[開発者向け]OpenAI、ChatGPTアプリの提出受付を開始─アプリディレクトリも導入

目次

はじめに

 OpenAIが2025年12月17日、ChatGPTアプリの提出受付とアプリディレクトリの公開を発表しました。本稿では、この発表内容をもとに、ChatGPTアプリの仕組みと提出プロセス、収益化の可能性について解説します。

参考記事

要点

  • OpenAIは開発者によるChatGPTアプリの提出受付を開始し、レビューを経て公開される仕組みを導入した
  • ChatGPT内にアプリディレクトリが新設され、ユーザーは注目アプリの閲覧や検索が可能になった
  • アプリはApps SDK(ベータ版)を使用して構築し、MCP接続情報やテストガイドラインなどを含めて提出する
  • 現段階では物理的商品の取引について外部サイトへのリンクが可能で、デジタル商品を含む追加の収益化オプションは検討中である
  • すべてのアプリは安全性、プライバシー、透明性に関するガイドラインへの準拠が必須とされている

詳細解説

ChatGPTアプリの概要と機能

 OpenAIによれば、ChatGPTアプリは会話に新しい文脈を持ち込み、食料品の注文、アウトラインからスライドデッキの作成、アパート検索といった実際の行動を可能にするものです。

 アプリは会話中に名前で@メンションされたときや、ツールメニューから選択されたときに起動します。OpenAIは会話の文脈、アプリの使用パターン、ユーザーの好みといったシグナルを活用し、会話内で関連性の高いアプリを直接表示する方法も実験しているとのことです。

 このアプローチは、従来のチャットボット拡張機能が主にテキストベースの応答に限定されていたのに対し、実際の業務フローを会話から完結させる点で進化していると考えられます。

アプリディレクトリの導入

 OpenAIの発表では、ChatGPT内に新設されたアプリディレクトリから、ユーザーは注目アプリを閲覧したり、公開済みアプリを検索したりできます。ディレクトリはツールメニューから、またはchatgpt.com/appsから直接アクセス可能です。

 開発者は他のプラットフォームでディープリンクを使用し、ユーザーを直接ディレクトリ内の自分のアプリページに誘導することもできます。この仕組みは、アプリの発見性を高め、開発者がユーザーにリーチする手段を拡大するものと言えます。

アプリの構築と提出プロセス

 OpenAIは、優れたChatGPTアプリの構築は実際のユーザー意図に基づいた設計から始まるとしています。開発者はベータ版のApps SDKを使用して、文脈と行動をChatGPTに直接持ち込むチャットネイティブな体験を構築できます。

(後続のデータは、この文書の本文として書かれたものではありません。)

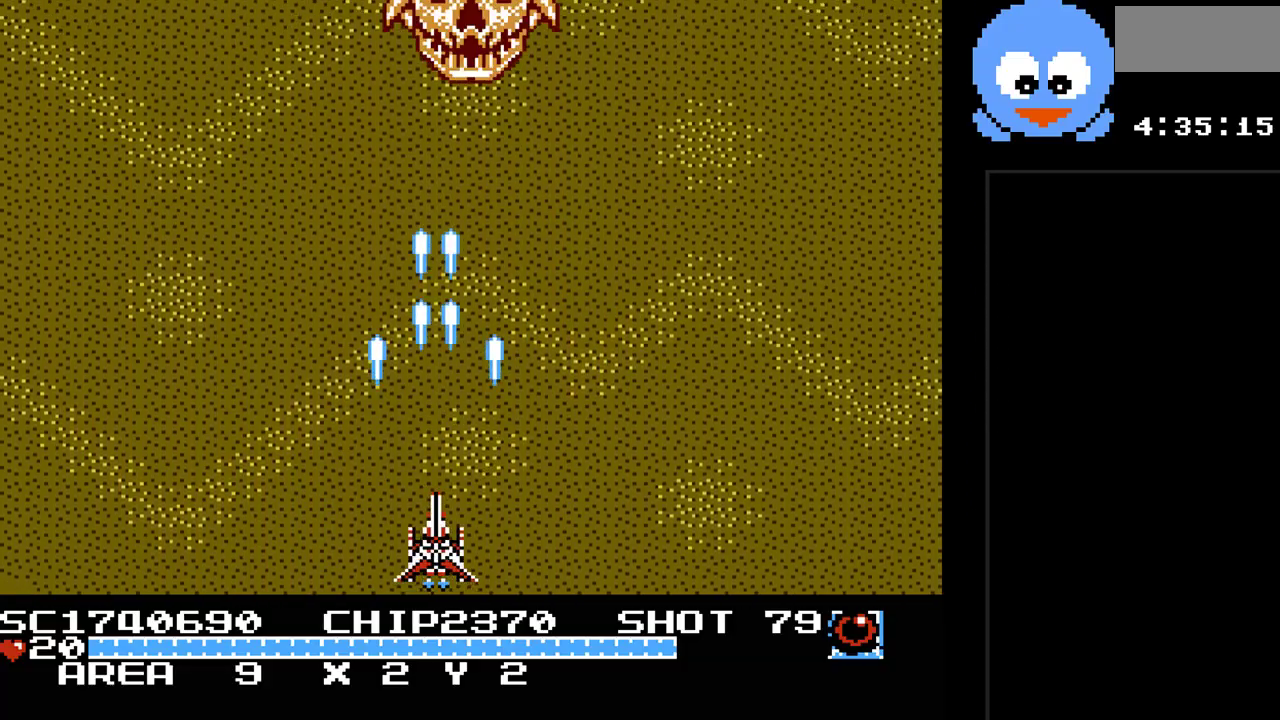
{"buttons": ["Y"], "events": [[33, "DPAD_UP", "down"], [267, "DPAD_UP", "up"], [417, "DPAD_RIGHT", "down"], [483, "DPAD_RIGHT", "up"]]}
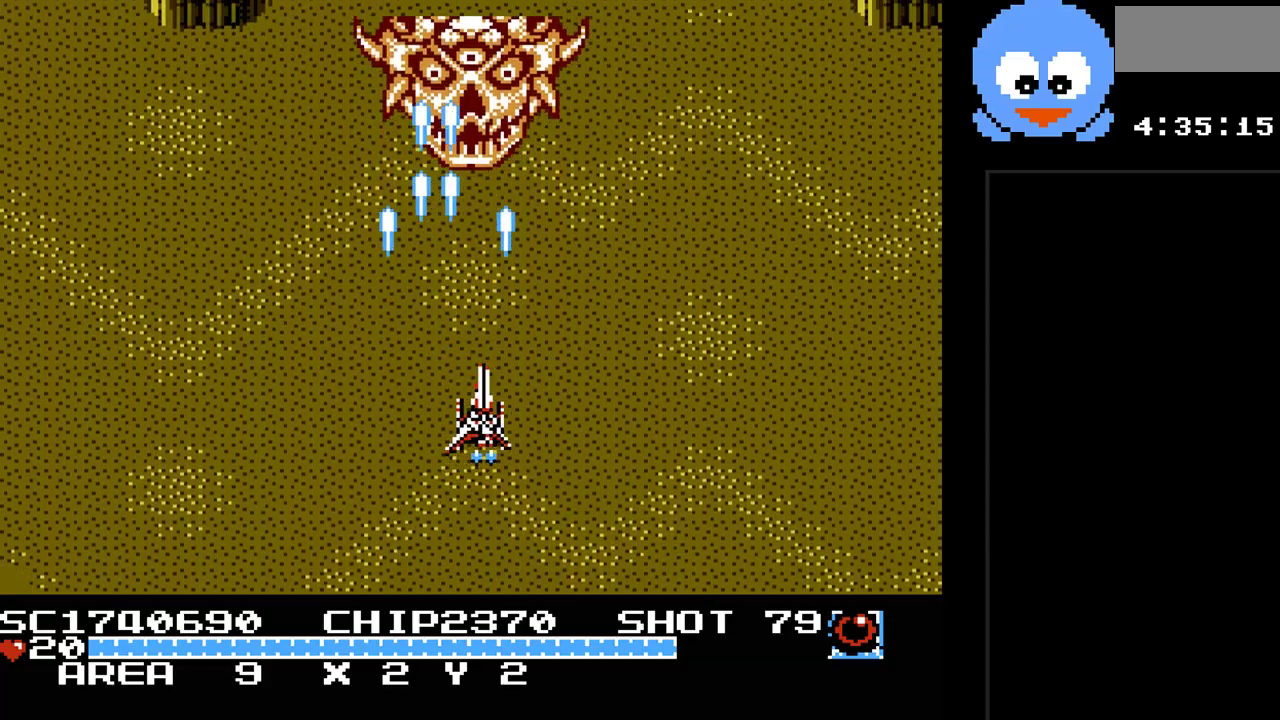
{"buttons": ["Y"], "events": [[50, "B", "down"], [250, "B", "up"]]}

 OpenAIによれば、最も強力なアプリは以下の特徴を持つとされています。範囲が明確に絞られていること、チャット内で直感的であること、会話から始まる実際の業務フローを完結させるか、ChatGPT内で完全にAIネイティブな新しい体験を可能にすることで明確な価値を提供すること、です。

 提出の準備が整った段階で、開発者はOpenAI Developer Platformでアプリをレビューに提出し、承認状況を追跡できます。提出内容には、MCP接続の詳細、テストガイドライン、ディレクトリのメタデータ、国別の利用可能性設定が含まれます。OpenAIは、承認された最初のアプリセットは新年に段階的に展開を開始すると述べています。

 OpenAIの品質と安全性の基準を満たしたアプリはディレクトリに公開され、ユーザーに支持されるアプリは将来的にディレクトリで目立つ位置に掲載されたり、ChatGPTから推奨されたりする可能性があるとのことです。

収益化の現状と展望

 OpenAIの発表によれば、現在の初期段階では、開発者はChatGPTアプリから自社のウェブサイトやネイティブアプリにリンクして、物理的商品の取引を完結させることができます。

 デジタル商品を含む追加の収益化オプションについては、OpenAIは時間をかけて検討しており、開発者とユーザーがどのように構築し関与するかから学びながら、詳細を共有するとしています。この段階的なアプローチは、エコシステムを健全に成長させるための慎重な姿勢と考えられます。

安全性とプライバシーへの配慮

 OpenAIは、すべての開発者に安全性、プライバシー、透明性に関するアプリ提出ガイドラインへの準拠を義務付けています。アプリはOpenAIの利用ポリシーに準拠し、すべての視聴者に適切であり、第三者のコンテンツにアクセスする際はそのサービス利用規約を遵守する必要があります。

 開発者はアプリ提出ごとに明確なプライバシーポリシーを含める必要があり、OpenAIは開発者がアプリを機能させるために必要な情報のみを要求することを求めています。

 ユーザーが新しいアプリに接続する際、OpenAIはどのような種類のデータが第三者と共有される可能性があるかを開示し、レビューのためにアプリのプライバシーポリシーを提供します。ユーザーは常にコントロールを保持し、いつでもアプリを切断でき、切断と同時にアプリはアクセス権を失います。

 この仕組みは、ユーザーがデータ共有について十分な情報に基づいた判断を下せるよう設計されていると言えます。

今後の展開

 OpenAIによれば、これは始まりに過ぎないとのことです。時間をかけて、ChatGPTのアプリが会話の自然な延長のように感じられ、アイデアから行動への移行を支援しながら、開発者にとって繁栄するエコシステムを構築したいとしています。

 OpenAIは開発者とユーザーから学びながら、すべての人にとっての体験を洗練し続けるとしています。また、ChatGPTのアプリエコシステムを成長させ、アプリの発見を容易にし、開発者がユーザーにリーチして作業を収益化する方法を拡大する計画であるとのことです。

まとめ

 OpenAIはChatGPTアプリの提出受付とディレクトリの導入により、会話から実際の行動への移行を支援するエコシステムの構築を開始しました。現段階では物理的商品の取引が可能で、今後デジタル商品を含む収益化オプションの拡大が期待されます。安全性とプライバシーへの配慮を重視しつつ、開発者とユーザーの双方にとって価値のあるプラットフォームの成長が注目されます。